A Shawerma menu is the second most common kind of menu you’ll see around Egypt. Shawerma is a little more expensive. You typically will spend about 20-35 LE on a shawerma sandwich, no matter what part of town you’re in (even downtown). When you remember that the local workers think of an LE roughly the same way Europeans think fo a Euro or North Americans think of a dollar, you realise that’s a lot.

This was the menu of a place we went to for dinner. We had no idea what we were doing and were starving. The shawerma was the best thing I had tasted in a long time.

Read Egyptian Arabic Menus - Shawerma Menu in Cairo

I also like this menu because the layout lets you isolate key words that repeat a lot easily.

Data:

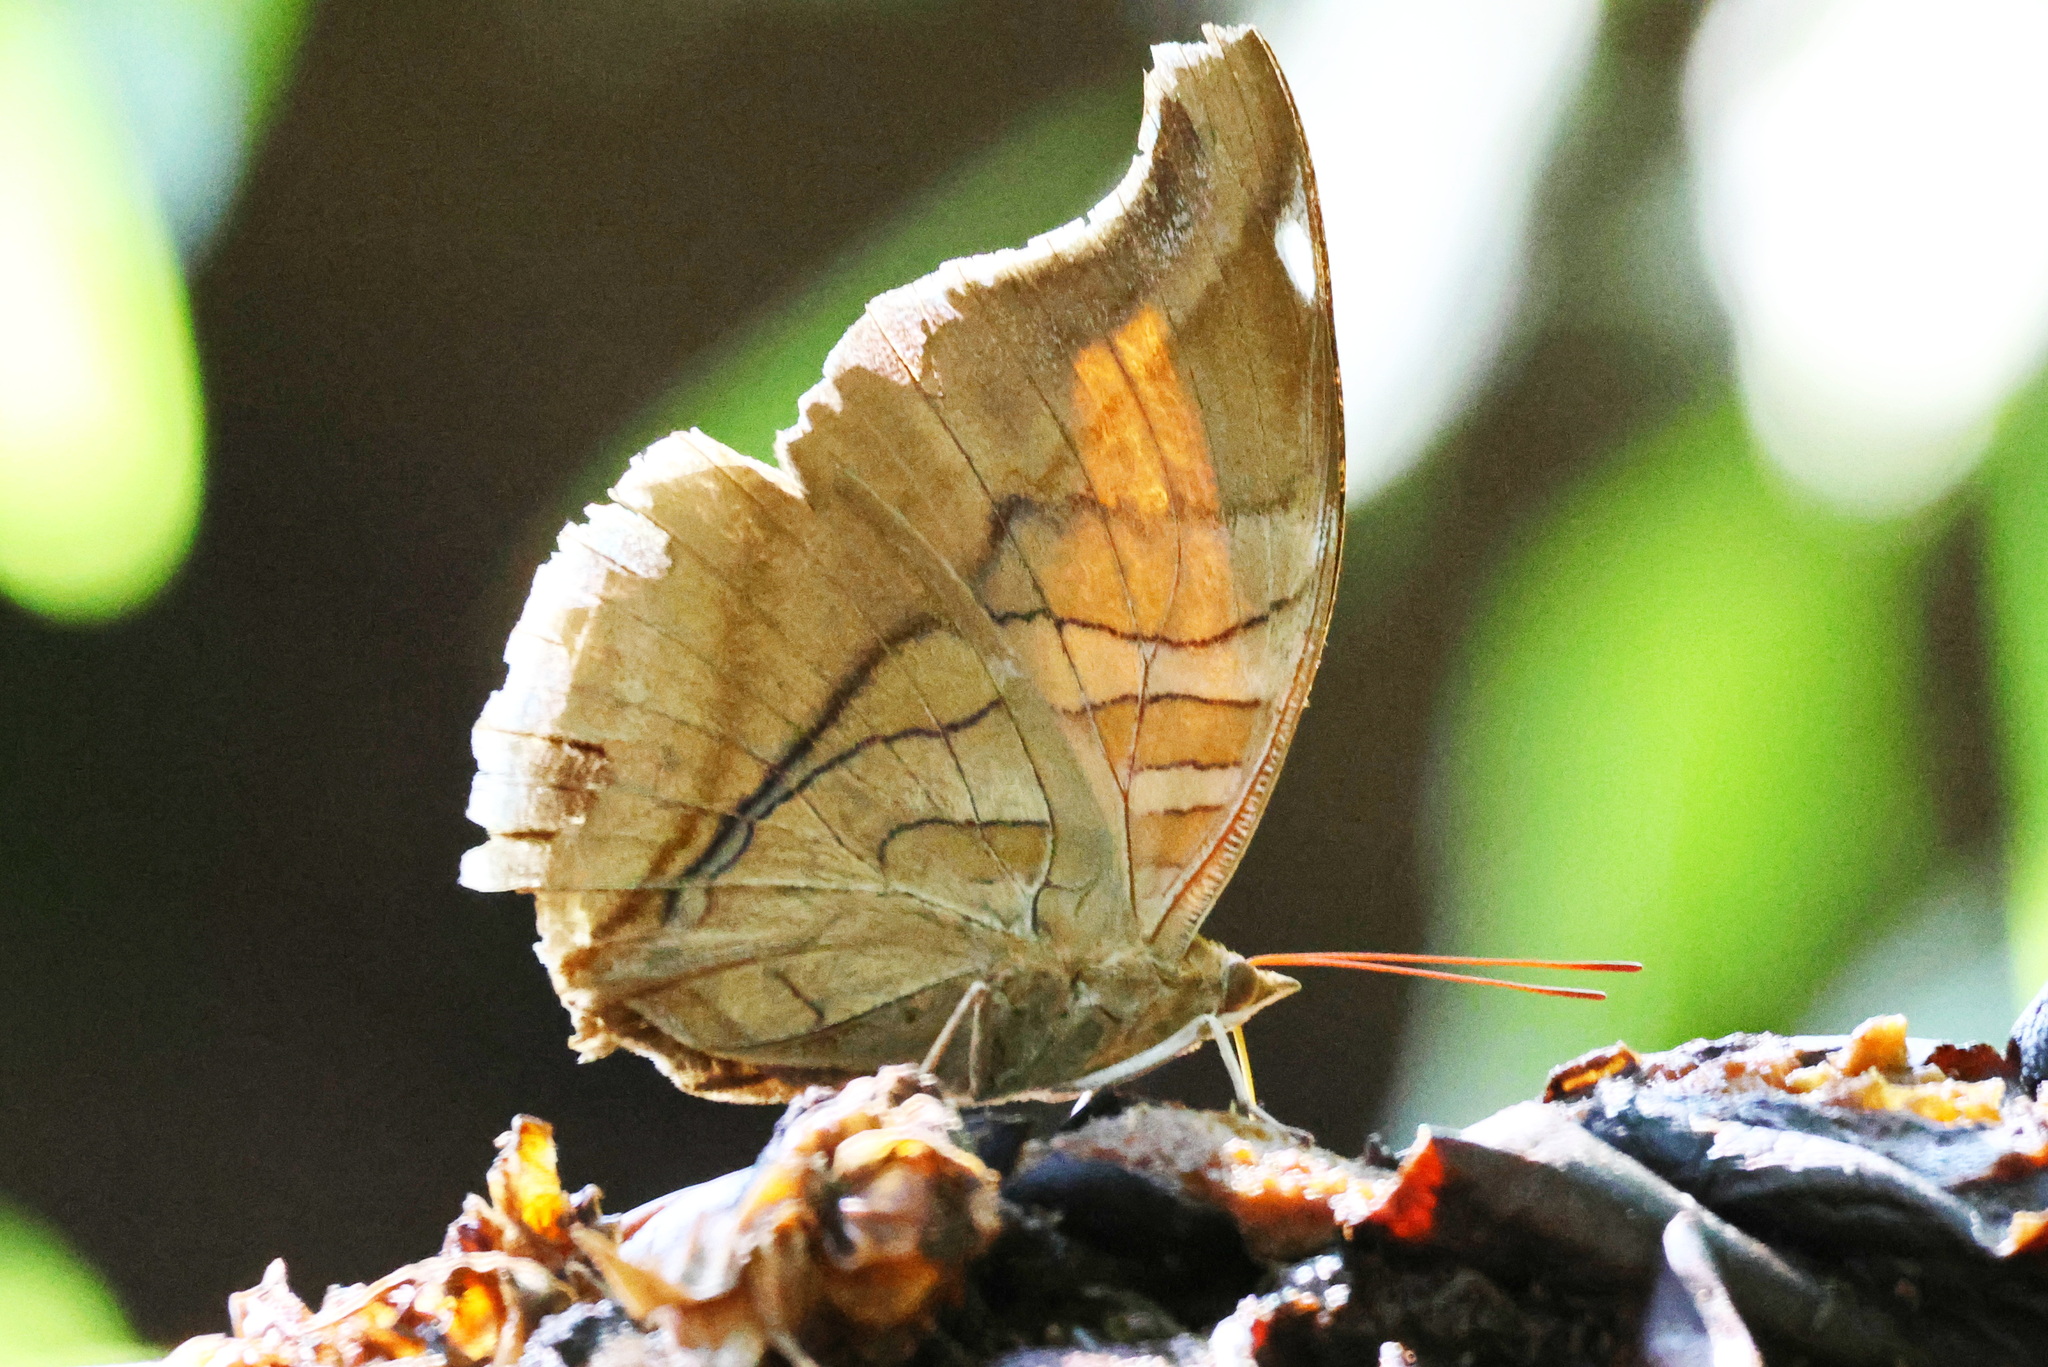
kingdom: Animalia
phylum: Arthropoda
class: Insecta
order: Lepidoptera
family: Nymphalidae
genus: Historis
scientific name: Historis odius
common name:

Your tasks:
a - According to the text on shawerma menus, how much does a shawerma sandwich typically cost in Egypt?
b - Reproduce the passage of the text on shawerma menus starting with "A Shawerma menu" and going on through "a lot easily.".

Answers for the tasks:
a - About 20-35 LE.

b -
A Shawerma menu is the second most common kind of menu you’ll see around Egypt. Shawerma is a little more expensive. You typically will spend about 20-35 LE on a shawerma sandwich, no matter what part of town you’re in (even downtown). When you remember that the local workers think of an LE roughly the same way Europeans think fo a Euro or North Americans think of a dollar, you realise that’s a lot.

This was the menu of a place we went to for dinner. We had no idea what we were doing and were starving. The shawerma was the best thing I had tasted in a long time.

Read Egyptian Arabic Menus - Shawerma Menu in Cairo

I also like this menu because the layout lets you isolate key words that repeat a lot easily.